> **EXCERPTED PASSAGE**:
──────────────────────────────

Re: [PR] Add FileReaderBuilder for arrow-ipc to allow reading large no. of column files [arrow-rs]

via GitHub Fri, 01 Dec 2023 02:23:23 -0800


Jefffrey commented on code in PR #5136:
URL: https://github.com/apache/arrow-rs/pull/5136#discussion_r1411897792



##########
arrow-ipc/src/reader.rs:
##########
@@ -498,61 +498,39 @@ pub fn read_dictionary(
     Ok(())
 }
 
-/// Arrow File reader
-pub struct FileReader<R: Read + Seek> {
-    /// Buffered file reader that supports reading and seeking
-    reader: BufReader<R>,
-
-    /// The schema that is read from the file header
-    schema: SchemaRef,
-
-    /// The blocks in the file
-    ///
-    /// A block indicates the regions in the file to read to get data
-    blocks: Vec<crate::Block>,
-
-    /// A counter to keep track of the current block that should be read
-    current_block: usize,
-
-    /// The total number of blocks, which may contain record batches and other 
types
-    total_blocks: usize,
+/// Build an Arrow [`FileReader`] with custom options.
+#[derive(Debug, Default)]
+pub struct FileReaderBuilder {
+    /// Optional projection for which columns to load (zero-based column 
indices)
+    projection: Option<Vec<usize>>,
+    /// Flatbuffers options for parsing footer
+    verifier_options: VerifierOptions,
+}
 
-    /// Optional dictionaries for each schema field.
+impl FileReaderBuilder {
+    /// Options for creating a new [`FileReader`].
     ///
-    /// Dictionaries may be appended to in the streaming format.
-    dictionaries_by_id: HashMap<i64, ArrayRef>,
-
-    /// Metadata version
-    metadata_version: crate::MetadataVersion,
-
-    /// User defined metadata
-    custom_metadata: HashMap<String, String>,
+    /// To convert a builder into a reader, call [`FileReaderBuilder::build`].
+    pub fn new() -> Self {
+        Self::default()
+    }
 
-    /// Optional projection and projected_schema
-    projection: Option<(Vec<usize>, Schema)>,
-}
+    /// Optional projection for which columns to load (zero-based column 
indices).

──────────────────────────────

> **RAW DATA**:

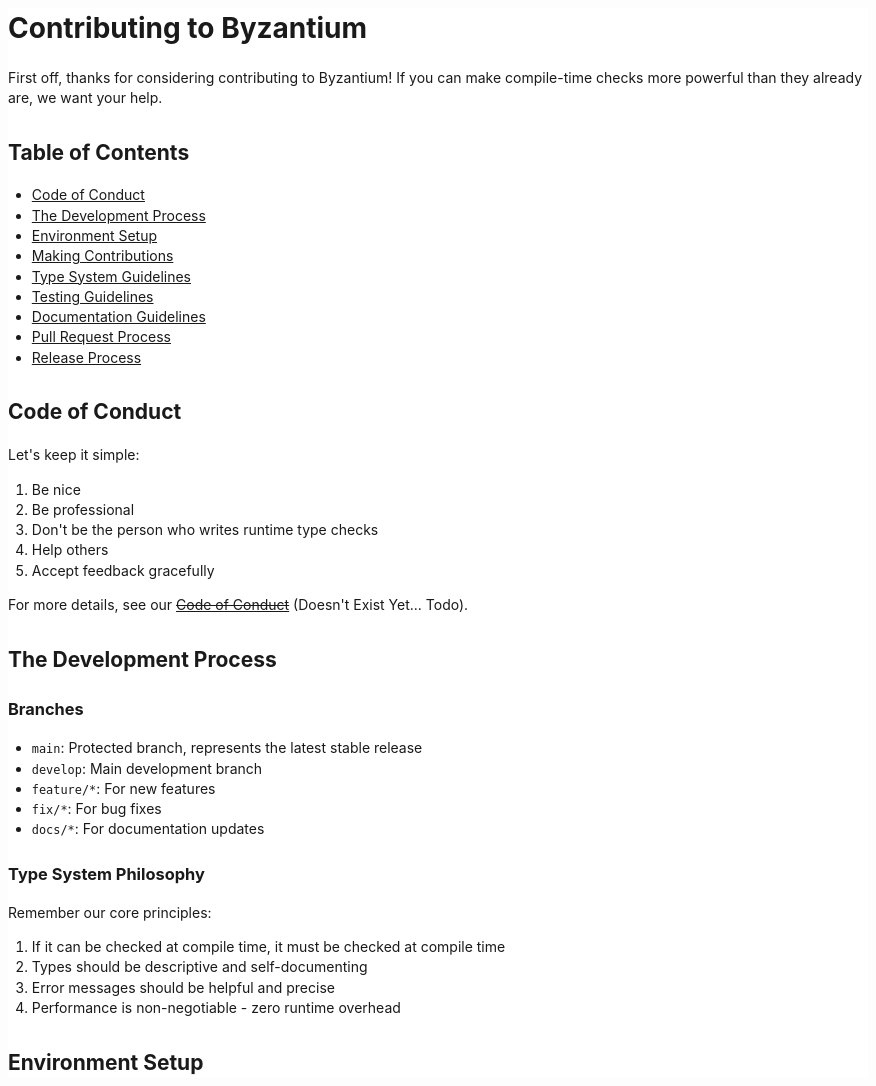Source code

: # Contributing to Byzantium

First off, thanks for considering contributing to Byzantium! If you can make compile-time checks more powerful than they already are, we want your help.

## Table of Contents

-   [Code of Conduct](#code-of-conduct)
-   [The Development Process](#the-development-process)
-   [Environment Setup](#environment-setup)
-   [Making Contributions](#making-contributions)
-   [Type System Guidelines](#type-system-guidelines)
-   [Testing Guidelines](#testing-guidelines)
-   [Documentation Guidelines](#documentation-guidelines)
-   [Pull Request Process](#pull-request-process)
-   [Release Process](#release-process)

## Code of Conduct

Let's keep it simple:

1. Be nice
2. Be professional
3. Don't be the person who writes runtime type checks
4. Help others
5. Accept feedback gracefully

For more details, see our ~~[Code of Conduct](CODE_OF_CONDUCT.md)~~ (Doesn't Exist Yet... Todo).

## The Development Process

### Branches

-   `main`: Protected branch, represents the latest stable release
-   `develop`: Main development branch
-   `feature/*`: For new features
-   `fix/*`: For bug fixes
-   `docs/*`: For documentation updates

### Type System Philosophy

Remember our core principles:

1. If it can be checked at compile time, it must be checked at compile time
2. Types should be descriptive and self-documenting
3. Error messages should be helpful and precise
4. Performance is non-negotiable - zero runtime overhead

## Environment Setup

──────────────────────────────

> **YOUR TASKS**:
1. For each statement below, decide whether it agrees with the FileReaderBuilder diff above. Answer yes or no, and quote the deciding words of the diff exactly. (a) The new FileReaderBuilder struct derives both Debug and Default. (b) The projection option of FileReaderBuilder takes one-based column indices. (c) The removed FileReader struct held a counter for the current block to be read.
2. Carry on the arrow-ipc reader diff above, picking up right after its final line.

> **RESULTS FOR EACH TASK**:
1.
(a) Yes: "#[derive(Debug, Default)]"
(b) No: "zero-based column"
(c) Yes: "A counter to keep track of the current block that should be read"

2.
+    pub fn with_projection(mut self, projection: Vec<usize>) -> Self {
+        self.projection = Some(projection);
+        self
+    }
 
-impl<R: Read + Seek> fmt::Debug for FileReader<R> {
-    fn fmt(&self, f: &mut fmt::Formatter<'_>) -> std::result::Result<(), 
fmt::Error> {
-        f.debug_struct("FileReader<R>")
-            .field("reader", &"BufReader<..>")
-            .field("schema", &self.schema)
-            .field("blocks", &self.blocks)
-            .field("current_block", &self.current_block)
-            .field("total_blocks", &self.total_blocks)
-            .field("dictionaries_by_id", &self.dictionaries_by_id)
-            .field("metadata_version", &self.metadata_version)
-            .field("projection", &self.projection)
-            .finish()
+    /// Flatbuffers options for parsing footer. Useful if needing to parse a 
file containing
+    /// millions of columns, in which case can up the value for `max_tables` 
to accommodate parsing
+    /// such a file.
+    pub fn with_verifier_options(mut self, verifier_options: VerifierOptions) 
-> Self {
+        self.verifier_options = verifier_options;
+        self

Review Comment:
   Considering that keys in the schema custom metadata can also contribute to 
the table count in the footer flatbuffer, not sure if naming it something like 
`with_max_columns()` would be accurate.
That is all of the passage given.